Pakistan including some other countries under debt trapped in US dollar

ISLAMABAD: Pakistan and some other countries under heavy debt trapped in US Dollars.

Pakistani rupee has depreciated by as much as 20% this year and the Thai baht by more than 6%…

A stronger dollar has made it more expensive for developing countries, especially lower-income countries, to meet their dollar-denominated debt obligations, according to a report published by China Economic Net (CEN) on Saturday.

Meanwhile, the U.S. Federal Reserve Board and the Federal Open Market Committee (FOMC) released the minutes of the committee meeting for July 2022. It shows that policymakers remain committed to raising interest rates as high as necessary in order to bring consumer prices closer to their 2% goal.

“Participants agreed that there was little evidence to date that inflation pressures were subsiding,” the minutes said, hinting at another round of rate hike in September.

The Fed has already raised interest rates four times this year, including two 75-basis-point hikes in June and July, in an effort to control the highest inflation in four decades.

The unusual move has stoked concerns that the U.S. is leveraging the dollar’s status as the premier international currency to diffuse inflation worldwide, leaving vulnerable countries with high foreign debts caught in the debt trap.

Since March 2020 the Fed resumed its zero-interest rate policy and implemented unlimited quantitative easing (QE) to deal with the impact of the COVID-19 pandemic.

The Fed’s balance sheet expanded more than 1.1 times from $4.2 trillion at the beginning of March 2020 to $8.9 trillion at the end of February 2022, leading to a considerable credit expansion and liquidity of the U.S. dollars in the international market.

This massive and continuing surge of capital outflows to emerging and other developing economies prompts them to take on more debt and increase their foreign exchange exposure, attracted by low borrowing costs.

Most of the capital inflows are in the nature of portfolio investments, which are prone to sudden and volatile movement and put emerging economies at greater risk.

While the western world has captured high returns from the rapid growth of the emerging economies, the latter are entangled in debt.

There were economists warned of the risks of interest rate changes in the developed world and exchange rate volatility that may exacerbate the debt burden of the developing countries. And it happens eventually, triggered firstly by the downward pressure on the global economy due to the COVID-19 pandemic and increasing geopolitical conflicts, and then interest rate hikes from the U.S. Fed.

There are signs of capital flight from emerging economies since the interest rate hikes and the US’ large-scale balance sheet contraction. Provisional figures compiled by the Institute of International Finance (IIF) show that international investors in emerging market equities and domestic bonds have seen cross-border outflows of $10.5bn this month, taking total outflows over the past five months to more than $38bn – the longest period of net outflows since records began in 2005.

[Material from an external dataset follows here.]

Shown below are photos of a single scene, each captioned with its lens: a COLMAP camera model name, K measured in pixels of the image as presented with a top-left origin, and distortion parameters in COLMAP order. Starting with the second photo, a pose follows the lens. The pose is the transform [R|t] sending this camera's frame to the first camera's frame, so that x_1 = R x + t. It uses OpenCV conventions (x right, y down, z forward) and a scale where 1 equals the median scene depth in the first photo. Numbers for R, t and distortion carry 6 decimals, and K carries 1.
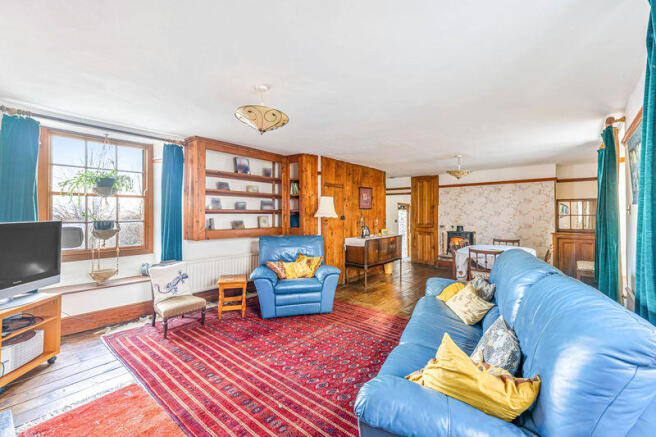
lens RADIAL K [[301.2, 0, 327.1], [0, 301.2, 212.5], [0, 0, 1]] dist [-0.000478, 0.000054]
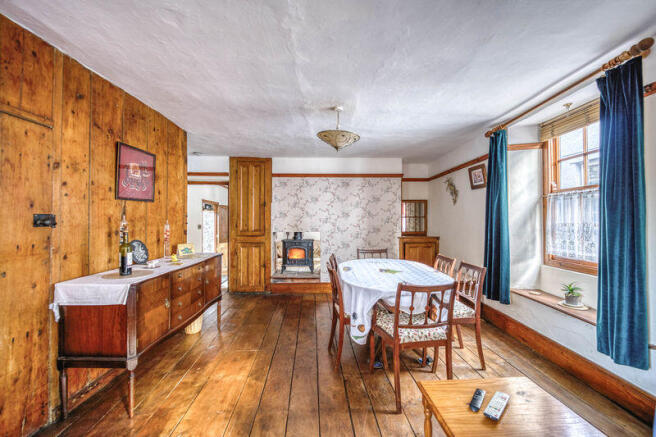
lens RADIAL K [[262.6, 0, 326.1], [0, 262.6, 216.6], [0, 0, 1]] dist [0.003162, -0.001716]
pose [[0.755278, 0.005093, 0.655385, 0.081233], [-0.001111, 0.999978, -0.006490, 0.012407], [-0.655404, 0.004173, 0.755267, 0.512216]]
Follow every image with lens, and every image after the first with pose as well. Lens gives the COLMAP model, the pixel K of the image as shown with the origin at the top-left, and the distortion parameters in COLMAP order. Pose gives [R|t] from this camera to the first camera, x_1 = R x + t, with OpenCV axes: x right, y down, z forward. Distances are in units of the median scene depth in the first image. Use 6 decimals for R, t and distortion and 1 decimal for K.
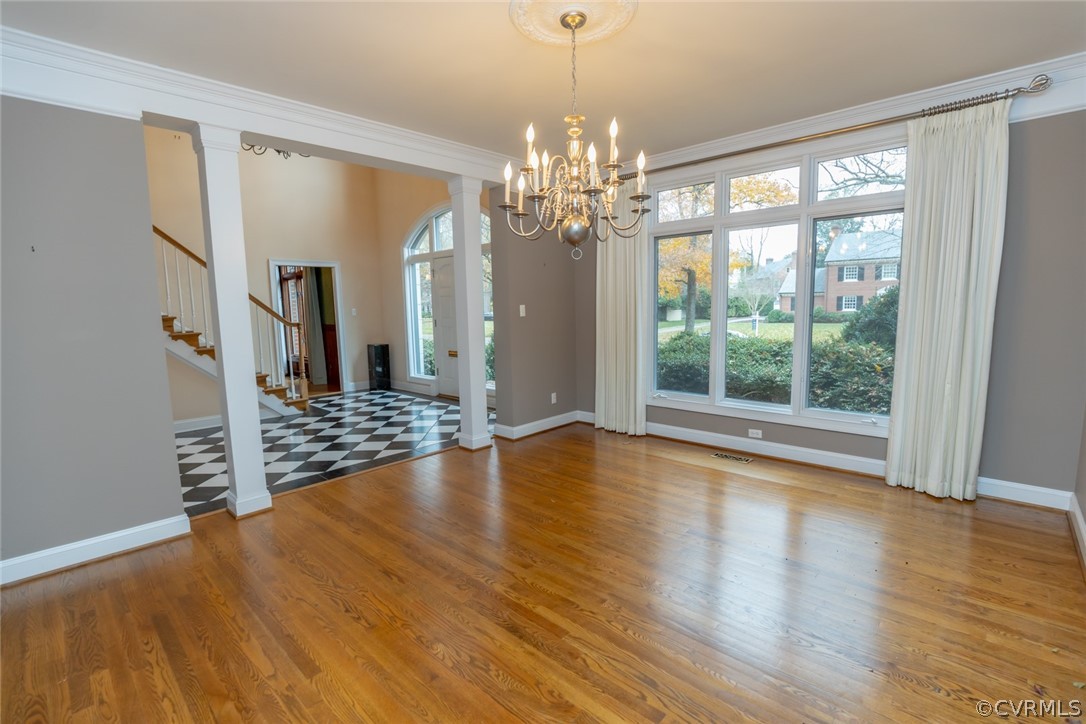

The most immediate impact of the greenback outflow is the depreciation of some currencies. The Philippine peso has fallen about 5% this year, making it the worst performer among Asian emerging-market currencies. The Pakistani rupee has depreciated by as much as 20% this year and the Thai baht by more than 6%…

A stronger dollar has made it more expensive for developing countries, especially lower-income countries, to meet their dollar-denominated debt obligations.

They fall into the loop of borrowing new debt to repay old debts and are stuck in the vicious cycle of low exchange rates and high-interest rates.